# Testing mixedbread model with normalization
We will run everything up to embedding same as in 02 notebook.

In [1]:
from utils import load_processed_data
docs_for_splitter, questions_ground_truth = load_processed_data("../data/processed/squad_processed.pkl")

from langchain_huggingface import HuggingFaceEmbeddings
from transformers import AutoTokenizer
from langchain_text_splitters import RecursiveCharacterTextSplitter

tokenizer = AutoTokenizer.from_pretrained("mixedbread-ai/mxbai-embed-large-v1")
splitter = RecursiveCharacterTextSplitter.from_huggingface_tokenizer(tokenizer,chunk_size=512, chunk_overlap=75)
splits = splitter.split_documents(docs_for_splitter)
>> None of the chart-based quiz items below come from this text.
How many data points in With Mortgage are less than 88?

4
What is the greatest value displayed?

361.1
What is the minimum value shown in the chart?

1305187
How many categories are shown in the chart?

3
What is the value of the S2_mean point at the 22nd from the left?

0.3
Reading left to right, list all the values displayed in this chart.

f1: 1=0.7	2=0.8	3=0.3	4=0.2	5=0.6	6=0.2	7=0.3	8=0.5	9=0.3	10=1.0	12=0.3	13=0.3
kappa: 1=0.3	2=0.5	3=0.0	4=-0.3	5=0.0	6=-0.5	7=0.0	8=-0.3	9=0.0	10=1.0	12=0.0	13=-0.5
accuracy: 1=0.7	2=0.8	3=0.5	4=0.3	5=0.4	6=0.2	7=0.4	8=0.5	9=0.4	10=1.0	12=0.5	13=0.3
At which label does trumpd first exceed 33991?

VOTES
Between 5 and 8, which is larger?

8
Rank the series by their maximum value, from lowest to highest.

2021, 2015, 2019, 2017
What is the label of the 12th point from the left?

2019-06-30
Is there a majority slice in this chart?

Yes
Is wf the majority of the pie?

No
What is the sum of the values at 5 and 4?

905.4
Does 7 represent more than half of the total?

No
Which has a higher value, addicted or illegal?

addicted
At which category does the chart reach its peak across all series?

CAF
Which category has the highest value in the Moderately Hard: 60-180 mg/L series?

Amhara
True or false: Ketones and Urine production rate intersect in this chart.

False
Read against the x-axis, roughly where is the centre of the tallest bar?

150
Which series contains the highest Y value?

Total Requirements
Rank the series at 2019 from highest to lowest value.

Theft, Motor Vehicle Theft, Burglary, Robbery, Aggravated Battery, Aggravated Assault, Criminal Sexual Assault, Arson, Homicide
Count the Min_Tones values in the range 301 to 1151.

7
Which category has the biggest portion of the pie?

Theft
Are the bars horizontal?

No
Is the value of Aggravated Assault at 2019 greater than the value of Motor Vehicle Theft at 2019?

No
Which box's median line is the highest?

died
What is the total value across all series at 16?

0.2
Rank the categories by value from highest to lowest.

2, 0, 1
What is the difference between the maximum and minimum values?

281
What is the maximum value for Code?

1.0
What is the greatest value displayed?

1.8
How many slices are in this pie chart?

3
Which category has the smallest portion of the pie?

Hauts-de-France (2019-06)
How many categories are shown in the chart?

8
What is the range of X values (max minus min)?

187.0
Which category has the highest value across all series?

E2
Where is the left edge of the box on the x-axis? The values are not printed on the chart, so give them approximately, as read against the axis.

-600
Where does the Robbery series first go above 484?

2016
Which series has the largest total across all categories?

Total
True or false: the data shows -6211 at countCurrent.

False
This time, we will normalize the vectors, and use cosine similarity when retrieving documents.

In [2]:
import os
from langchain_chroma import Chroma

persist_directory = "./chroma/03_mxb_with_normalization"
embed = HuggingFaceEmbeddings(model_name="mixedbread-ai/mxbai-embed-large-v1",
                              encode_kwargs={'normalize_embeddings': True})
if os.path.exists(persist_directory):
    print("Loading existing embeddings...")
    vectorstore = Chroma(
        persist_directory=persist_directory, 
        embedding_function=embed
    )
else:
    print("No existing index found. Generating embeddings...")
    vectorstore = Chroma.from_documents(
        documents=splits,
        embedding=embed,
        persist_directory=persist_directory,
        collection_metadata={"hnsw:space": "cosine"}
    )

retriever = vectorstore.as_retriever()

No existing index found. Generating embeddings...


In [3]:
from utils import evaluate_retrieval

results = evaluate_retrieval(questions_ground_truth,retriever)

Starting evaluation on 2265 questions...


100%|██████████| 2265/2265 [09:29<00:00,  3.98it/s]


--- Evaluation Results ---
MRR: 0.8201
Hit Rate@1: 74.35%
Hit Rate@3: 88.26%
Hit Rate@5: 91.83%
Hit Rate@7: 94.35%
Hit Rate@10: 95.63%





We se marginal imporvement over the non-normalized vectors and L2 similarity.